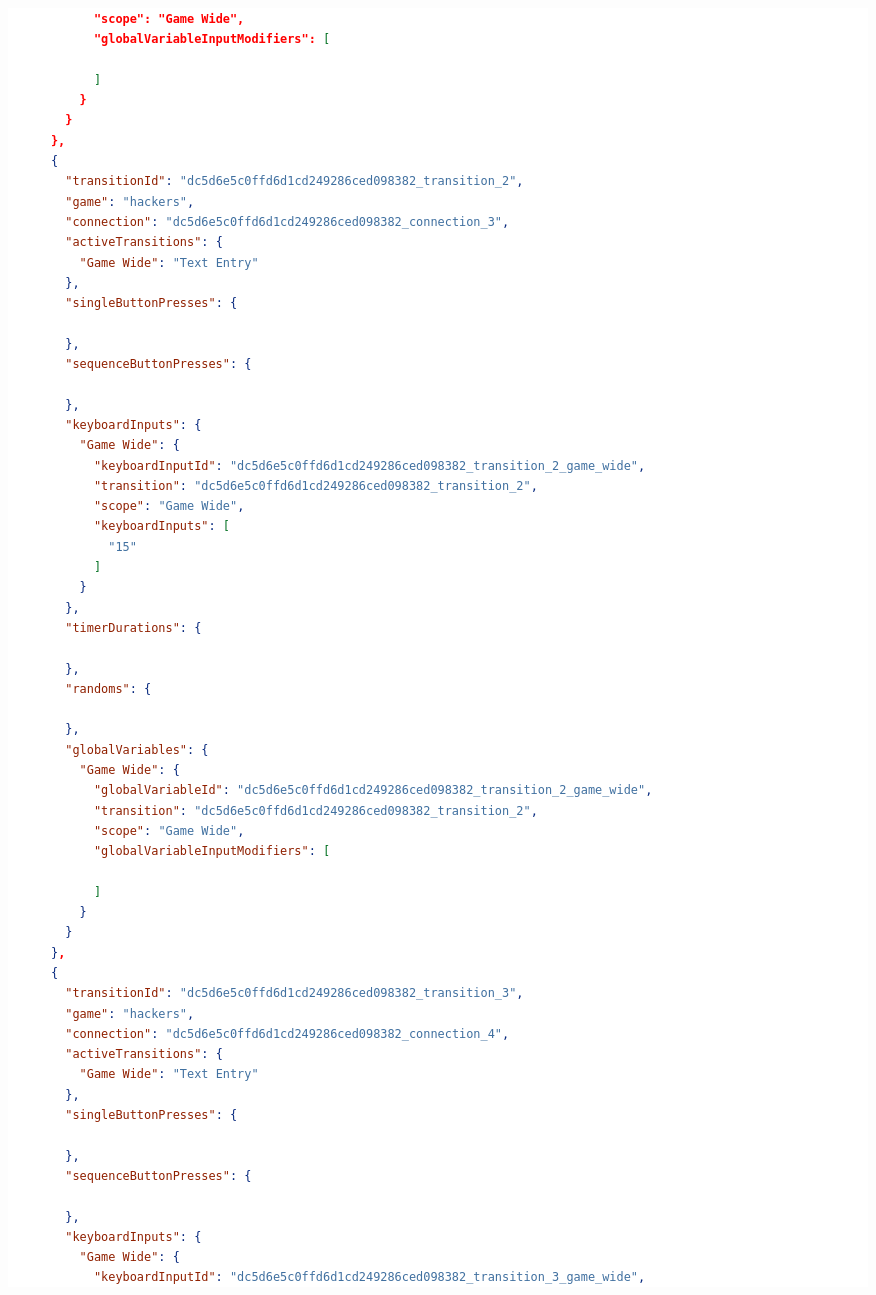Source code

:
 ```json
            "scope": "Game Wide",
            "globalVariableInputModifiers": [
              
            ]
          }
        }
      },
      {
        "transitionId": "dc5d6e5c0ffd6d1cd249286ced098382_transition_2",
        "game": "hackers",
        "connection": "dc5d6e5c0ffd6d1cd249286ced098382_connection_3",
        "activeTransitions": {
          "Game Wide": "Text Entry"
        },
        "singleButtonPresses": {
          
        },
        "sequenceButtonPresses": {
          
        },
        "keyboardInputs": {
          "Game Wide": {
            "keyboardInputId": "dc5d6e5c0ffd6d1cd249286ced098382_transition_2_game_wide",
            "transition": "dc5d6e5c0ffd6d1cd249286ced098382_transition_2",
            "scope": "Game Wide",
            "keyboardInputs": [
              "15"
            ]
          }
        },
        "timerDurations": {
          
        },
        "randoms": {
          
        },
        "globalVariables": {
          "Game Wide": {
            "globalVariableId": "dc5d6e5c0ffd6d1cd249286ced098382_transition_2_game_wide",
            "transition": "dc5d6e5c0ffd6d1cd249286ced098382_transition_2",
            "scope": "Game Wide",
            "globalVariableInputModifiers": [
              
            ]
          }
        }
      },
      {
        "transitionId": "dc5d6e5c0ffd6d1cd249286ced098382_transition_3",
        "game": "hackers",
        "connection": "dc5d6e5c0ffd6d1cd249286ced098382_connection_4",
        "activeTransitions": {
          "Game Wide": "Text Entry"
        },
        "singleButtonPresses": {
          
        },
        "sequenceButtonPresses": {
          
        },
        "keyboardInputs": {
          "Game Wide": {
            "keyboardInputId": "dc5d6e5c0ffd6d1cd249286ced098382_transition_3_game_wide",
```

• Work request: All entries must come back exactly as written, though without their pictures.

• Output of the exercise:
Source code

:
 ```json
            "scope": "Game Wide",
            "globalVariableInputModifiers": [
              
            ]
          }
        }
      },
      {
        "transitionId": "dc5d6e5c0ffd6d1cd249286ced098382_transition_2",
        "game": "hackers",
        "connection": "dc5d6e5c0ffd6d1cd249286ced098382_connection_3",
        "activeTransitions": {
          "Game Wide": "Text Entry"
        },
        "singleButtonPresses": {
          
        },
        "sequenceButtonPresses": {
          
        },
        "keyboardInputs": {
          "Game Wide": {
            "keyboardInputId": "dc5d6e5c0ffd6d1cd249286ced098382_transition_2_game_wide",
            "transition": "dc5d6e5c0ffd6d1cd249286ced098382_transition_2",
            "scope": "Game Wide",
            "keyboardInputs": [
              "15"
            ]
          }
        },
        "timerDurations": {
          
        },
        "randoms": {
          
        },
        "globalVariables": {
          "Game Wide": {
            "globalVariableId": "dc5d6e5c0ffd6d1cd249286ced098382_transition_2_game_wide",
            "transition": "dc5d6e5c0ffd6d1cd249286ced098382_transition_2",
            "scope": "Game Wide",
            "globalVariableInputModifiers": [
              
            ]
          }
        }
      },
      {
        "transitionId": "dc5d6e5c0ffd6d1cd249286ced098382_transition_3",
        "game": "hackers",
        "connection": "dc5d6e5c0ffd6d1cd249286ced098382_connection_4",
        "activeTransitions": {
          "Game Wide": "Text Entry"
        },
        "singleButtonPresses": {
          
        },
        "sequenceButtonPresses": {
          
        },
        "keyboardInputs": {
          "Game Wide": {
            "keyboardInputId": "dc5d6e5c0ffd6d1cd249286ced098382_transition_3_game_wide",
```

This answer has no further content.